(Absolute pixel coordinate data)
********************

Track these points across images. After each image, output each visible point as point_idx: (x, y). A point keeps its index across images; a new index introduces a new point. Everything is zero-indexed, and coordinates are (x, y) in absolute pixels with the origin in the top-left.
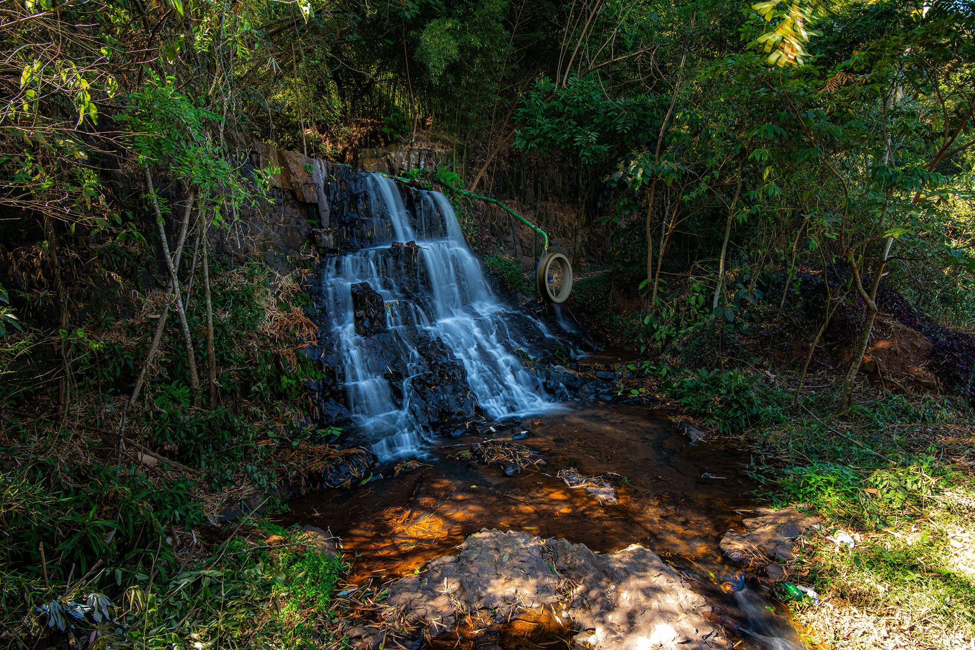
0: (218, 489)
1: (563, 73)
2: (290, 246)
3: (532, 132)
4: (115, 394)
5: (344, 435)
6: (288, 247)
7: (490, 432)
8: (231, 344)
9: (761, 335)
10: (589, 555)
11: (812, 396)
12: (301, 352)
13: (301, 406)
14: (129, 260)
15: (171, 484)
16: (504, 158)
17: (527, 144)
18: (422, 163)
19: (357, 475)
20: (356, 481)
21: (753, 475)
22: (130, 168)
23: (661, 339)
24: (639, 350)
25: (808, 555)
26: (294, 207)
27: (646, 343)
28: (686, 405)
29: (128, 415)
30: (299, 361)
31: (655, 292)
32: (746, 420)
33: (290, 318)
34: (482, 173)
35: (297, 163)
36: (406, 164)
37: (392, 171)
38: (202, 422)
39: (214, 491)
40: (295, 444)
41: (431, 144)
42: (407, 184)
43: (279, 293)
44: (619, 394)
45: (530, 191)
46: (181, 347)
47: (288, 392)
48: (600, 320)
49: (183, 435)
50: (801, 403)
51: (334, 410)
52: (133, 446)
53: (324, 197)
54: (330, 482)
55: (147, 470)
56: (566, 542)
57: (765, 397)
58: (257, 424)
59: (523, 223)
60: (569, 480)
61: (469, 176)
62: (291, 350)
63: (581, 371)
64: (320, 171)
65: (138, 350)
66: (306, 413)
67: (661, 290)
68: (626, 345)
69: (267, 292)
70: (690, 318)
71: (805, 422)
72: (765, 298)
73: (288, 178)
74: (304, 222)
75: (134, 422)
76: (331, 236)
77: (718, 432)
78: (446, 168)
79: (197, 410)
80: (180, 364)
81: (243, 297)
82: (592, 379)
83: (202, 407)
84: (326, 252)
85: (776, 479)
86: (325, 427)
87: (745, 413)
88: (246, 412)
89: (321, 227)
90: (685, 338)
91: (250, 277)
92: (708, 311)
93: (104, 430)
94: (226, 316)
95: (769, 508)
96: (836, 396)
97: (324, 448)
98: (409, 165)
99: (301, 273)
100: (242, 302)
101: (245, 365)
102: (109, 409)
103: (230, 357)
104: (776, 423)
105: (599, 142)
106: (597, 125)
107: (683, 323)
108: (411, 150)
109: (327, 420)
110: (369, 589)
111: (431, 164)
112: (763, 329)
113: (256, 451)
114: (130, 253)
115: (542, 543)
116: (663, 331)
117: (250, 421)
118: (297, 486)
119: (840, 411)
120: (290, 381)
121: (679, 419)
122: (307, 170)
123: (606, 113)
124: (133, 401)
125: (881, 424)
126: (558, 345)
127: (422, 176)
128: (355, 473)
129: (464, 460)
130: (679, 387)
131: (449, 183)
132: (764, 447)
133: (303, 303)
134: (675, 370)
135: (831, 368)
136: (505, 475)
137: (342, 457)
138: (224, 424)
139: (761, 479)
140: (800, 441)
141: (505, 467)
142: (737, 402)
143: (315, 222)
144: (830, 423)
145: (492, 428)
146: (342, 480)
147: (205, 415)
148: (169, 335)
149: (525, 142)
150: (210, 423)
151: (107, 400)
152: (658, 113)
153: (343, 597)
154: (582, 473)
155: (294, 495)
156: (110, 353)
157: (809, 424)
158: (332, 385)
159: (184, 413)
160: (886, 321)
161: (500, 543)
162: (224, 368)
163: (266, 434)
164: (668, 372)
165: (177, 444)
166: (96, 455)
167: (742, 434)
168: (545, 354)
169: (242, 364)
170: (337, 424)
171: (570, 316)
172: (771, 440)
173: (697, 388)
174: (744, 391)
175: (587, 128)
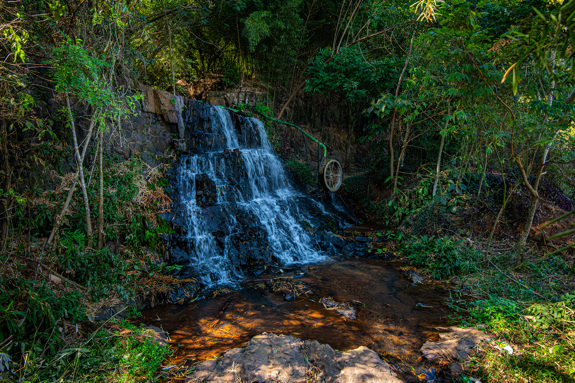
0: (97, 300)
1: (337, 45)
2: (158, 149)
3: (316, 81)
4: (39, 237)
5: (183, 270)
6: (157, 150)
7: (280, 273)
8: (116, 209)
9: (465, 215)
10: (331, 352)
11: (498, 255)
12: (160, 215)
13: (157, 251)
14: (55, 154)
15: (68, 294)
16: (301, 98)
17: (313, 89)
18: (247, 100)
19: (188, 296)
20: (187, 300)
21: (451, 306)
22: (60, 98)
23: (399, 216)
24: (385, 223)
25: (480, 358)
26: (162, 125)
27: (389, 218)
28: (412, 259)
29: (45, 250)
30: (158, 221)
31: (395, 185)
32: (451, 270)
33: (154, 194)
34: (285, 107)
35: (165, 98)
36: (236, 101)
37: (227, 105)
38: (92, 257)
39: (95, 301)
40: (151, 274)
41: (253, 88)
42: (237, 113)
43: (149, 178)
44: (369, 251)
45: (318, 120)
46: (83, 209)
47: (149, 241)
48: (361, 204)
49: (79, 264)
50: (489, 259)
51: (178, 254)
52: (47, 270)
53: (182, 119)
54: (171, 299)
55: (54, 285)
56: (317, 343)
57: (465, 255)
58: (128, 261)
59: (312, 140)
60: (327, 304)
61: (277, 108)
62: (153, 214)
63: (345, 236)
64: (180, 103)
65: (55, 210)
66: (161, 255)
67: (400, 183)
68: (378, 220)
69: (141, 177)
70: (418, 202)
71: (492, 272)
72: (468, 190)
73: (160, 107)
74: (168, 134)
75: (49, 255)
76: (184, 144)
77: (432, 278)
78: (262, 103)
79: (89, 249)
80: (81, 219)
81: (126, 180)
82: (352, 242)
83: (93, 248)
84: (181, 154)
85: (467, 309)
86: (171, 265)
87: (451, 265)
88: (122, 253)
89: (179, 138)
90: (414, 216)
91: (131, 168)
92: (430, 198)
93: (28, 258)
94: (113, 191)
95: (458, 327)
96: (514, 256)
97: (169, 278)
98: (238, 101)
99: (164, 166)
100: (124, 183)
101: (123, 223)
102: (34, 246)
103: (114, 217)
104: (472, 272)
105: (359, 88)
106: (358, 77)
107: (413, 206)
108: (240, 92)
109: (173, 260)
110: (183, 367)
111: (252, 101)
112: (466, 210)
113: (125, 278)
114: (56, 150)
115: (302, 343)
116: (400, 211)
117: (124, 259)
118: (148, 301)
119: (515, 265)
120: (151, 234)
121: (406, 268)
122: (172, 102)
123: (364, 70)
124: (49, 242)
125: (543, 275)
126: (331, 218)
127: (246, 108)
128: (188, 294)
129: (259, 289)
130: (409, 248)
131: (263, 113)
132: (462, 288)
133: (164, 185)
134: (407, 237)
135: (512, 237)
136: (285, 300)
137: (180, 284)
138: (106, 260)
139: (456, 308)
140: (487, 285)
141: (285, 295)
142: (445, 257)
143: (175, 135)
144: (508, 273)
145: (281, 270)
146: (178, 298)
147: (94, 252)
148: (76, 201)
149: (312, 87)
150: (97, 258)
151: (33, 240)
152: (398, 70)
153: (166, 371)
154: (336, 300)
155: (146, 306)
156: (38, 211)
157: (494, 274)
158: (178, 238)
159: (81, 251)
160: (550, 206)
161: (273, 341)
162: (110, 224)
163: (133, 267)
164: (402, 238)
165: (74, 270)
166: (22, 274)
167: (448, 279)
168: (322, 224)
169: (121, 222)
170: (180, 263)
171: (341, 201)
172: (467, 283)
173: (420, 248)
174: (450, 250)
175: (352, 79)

********************

_Your goal_
Can you copy all of the data above line for line, without changing anything, but leave the pictures out of your answer?

_Answer to this task_
Track these points across images. After each image, output each visible point as point_idx: (x, y). A point keeps its index across images; a new index introduces a new point. Everything is zero-indexed, and coordinates are (x, y) in absolute pixels with the origin in the top-left.
0: (218, 489)
1: (563, 73)
2: (290, 246)
3: (532, 132)
4: (115, 394)
5: (344, 435)
6: (288, 247)
7: (490, 432)
8: (231, 344)
9: (761, 335)
10: (589, 555)
11: (812, 396)
12: (301, 352)
13: (301, 406)
14: (129, 260)
15: (171, 484)
16: (504, 158)
17: (527, 144)
18: (422, 163)
19: (357, 475)
20: (356, 481)
21: (753, 475)
22: (130, 168)
23: (661, 339)
24: (639, 350)
25: (808, 555)
26: (294, 207)
27: (646, 343)
28: (686, 405)
29: (128, 415)
30: (299, 361)
31: (655, 292)
32: (746, 420)
33: (290, 318)
34: (482, 173)
35: (297, 163)
36: (406, 164)
37: (392, 171)
38: (202, 422)
39: (214, 491)
40: (295, 444)
41: (431, 144)
42: (407, 184)
43: (279, 293)
44: (619, 394)
45: (530, 191)
46: (181, 347)
47: (288, 392)
48: (600, 320)
49: (183, 435)
50: (801, 403)
51: (334, 410)
52: (133, 446)
53: (324, 197)
54: (330, 482)
55: (147, 470)
56: (566, 542)
57: (765, 397)
58: (257, 424)
59: (523, 223)
60: (569, 480)
61: (469, 176)
62: (291, 350)
63: (581, 371)
64: (320, 171)
65: (138, 350)
66: (306, 413)
67: (661, 290)
68: (626, 345)
69: (267, 292)
70: (690, 318)
71: (805, 422)
72: (765, 298)
73: (288, 178)
74: (304, 222)
75: (134, 422)
76: (331, 236)
77: (718, 432)
78: (446, 168)
79: (197, 410)
80: (180, 364)
81: (243, 297)
82: (592, 379)
83: (202, 407)
84: (326, 252)
85: (776, 479)
86: (325, 427)
87: (745, 413)
88: (246, 412)
89: (321, 227)
90: (685, 338)
91: (250, 277)
92: (708, 311)
93: (104, 430)
94: (226, 316)
95: (769, 508)
96: (836, 396)
97: (324, 448)
98: (409, 165)
99: (301, 273)
100: (242, 302)
101: (245, 365)
102: (109, 409)
103: (230, 357)
104: (776, 423)
105: (599, 142)
106: (597, 125)
107: (683, 323)
108: (411, 150)
109: (327, 420)
110: (369, 589)
111: (431, 164)
112: (763, 329)
113: (256, 451)
114: (130, 253)
115: (542, 543)
116: (663, 331)
117: (250, 421)
118: (297, 486)
119: (840, 411)
120: (290, 381)
121: (679, 419)
122: (307, 170)
123: (606, 113)
124: (133, 401)
125: (881, 424)
126: (558, 345)
127: (422, 176)
128: (355, 473)
129: (464, 460)
130: (679, 387)
131: (449, 183)
132: (764, 447)
133: (303, 303)
134: (675, 370)
135: (831, 368)
136: (505, 475)
137: (342, 457)
138: (224, 424)
139: (761, 479)
140: (800, 441)
141: (505, 467)
142: (737, 402)
143: (315, 222)
144: (830, 423)
145: (492, 428)
146: (342, 480)
147: (205, 415)
148: (169, 335)
149: (525, 142)
150: (210, 423)
151: (107, 400)
152: (658, 113)
153: (343, 597)
154: (582, 473)
155: (294, 495)
156: (110, 353)
157: (809, 424)
158: (332, 385)
159: (184, 413)
160: (886, 321)
161: (500, 543)
162: (224, 368)
163: (266, 434)
164: (668, 372)
165: (177, 444)
166: (96, 455)
167: (742, 434)
168: (545, 354)
169: (242, 364)
170: (337, 424)
171: (570, 316)
172: (771, 440)
173: (697, 388)
174: (744, 391)
175: (587, 128)
0: (97, 300)
1: (337, 45)
2: (158, 149)
3: (316, 81)
4: (39, 237)
5: (183, 270)
6: (157, 150)
7: (280, 273)
8: (116, 209)
9: (465, 215)
10: (331, 352)
11: (498, 255)
12: (160, 215)
13: (157, 251)
14: (55, 154)
15: (68, 294)
16: (301, 98)
17: (313, 89)
18: (247, 100)
19: (188, 296)
20: (187, 300)
21: (451, 306)
22: (60, 98)
23: (399, 216)
24: (385, 223)
25: (480, 358)
26: (162, 125)
27: (389, 218)
28: (412, 259)
29: (45, 250)
30: (158, 221)
31: (395, 185)
32: (451, 270)
33: (154, 194)
34: (285, 107)
35: (165, 98)
36: (236, 101)
37: (227, 105)
38: (92, 257)
39: (95, 301)
40: (151, 274)
41: (253, 88)
42: (237, 113)
43: (149, 178)
44: (369, 251)
45: (318, 120)
46: (83, 209)
47: (149, 241)
48: (361, 204)
49: (79, 264)
50: (489, 259)
51: (178, 254)
52: (47, 270)
53: (182, 119)
54: (171, 299)
55: (54, 285)
56: (317, 343)
57: (465, 255)
58: (128, 261)
59: (312, 140)
60: (327, 304)
61: (277, 108)
62: (153, 214)
63: (345, 236)
64: (180, 103)
65: (55, 210)
66: (161, 255)
67: (400, 183)
68: (378, 220)
69: (141, 177)
70: (418, 202)
71: (492, 272)
72: (468, 190)
73: (160, 107)
74: (168, 134)
75: (49, 255)
76: (184, 144)
77: (432, 278)
78: (262, 103)
79: (89, 249)
80: (81, 219)
81: (126, 180)
82: (352, 242)
83: (93, 248)
84: (181, 154)
85: (467, 309)
86: (171, 265)
87: (451, 265)
88: (122, 253)
89: (179, 138)
90: (414, 216)
91: (131, 168)
92: (430, 198)
93: (28, 258)
94: (113, 191)
95: (458, 327)
96: (514, 256)
97: (169, 278)
98: (238, 101)
99: (164, 166)
100: (124, 183)
101: (123, 223)
102: (34, 246)
103: (114, 217)
104: (472, 272)
105: (359, 88)
106: (358, 77)
107: (413, 206)
108: (240, 92)
109: (173, 260)
110: (183, 367)
111: (252, 101)
112: (466, 210)
113: (125, 278)
114: (56, 150)
115: (302, 343)
116: (400, 211)
117: (124, 259)
118: (148, 301)
119: (515, 265)
120: (151, 234)
121: (406, 268)
122: (172, 102)
123: (364, 70)
124: (49, 242)
125: (543, 275)
126: (331, 218)
127: (246, 108)
128: (188, 294)
129: (259, 289)
130: (409, 248)
131: (263, 113)
132: (462, 288)
133: (164, 185)
134: (407, 237)
135: (512, 237)
136: (285, 300)
137: (180, 284)
138: (106, 260)
139: (456, 308)
140: (487, 285)
141: (285, 295)
142: (445, 257)
143: (175, 135)
144: (508, 273)
145: (281, 270)
146: (178, 298)
147: (94, 252)
148: (76, 201)
149: (312, 87)
150: (97, 258)
151: (33, 240)
152: (398, 70)
153: (166, 371)
154: (336, 300)
155: (146, 306)
156: (38, 211)
157: (494, 274)
158: (178, 238)
159: (81, 251)
160: (550, 206)
161: (273, 341)
162: (110, 224)
163: (133, 267)
164: (402, 238)
165: (74, 270)
166: (22, 274)
167: (448, 279)
168: (322, 224)
169: (121, 222)
170: (180, 263)
171: (341, 201)
172: (467, 283)
173: (420, 248)
174: (450, 250)
175: (352, 79)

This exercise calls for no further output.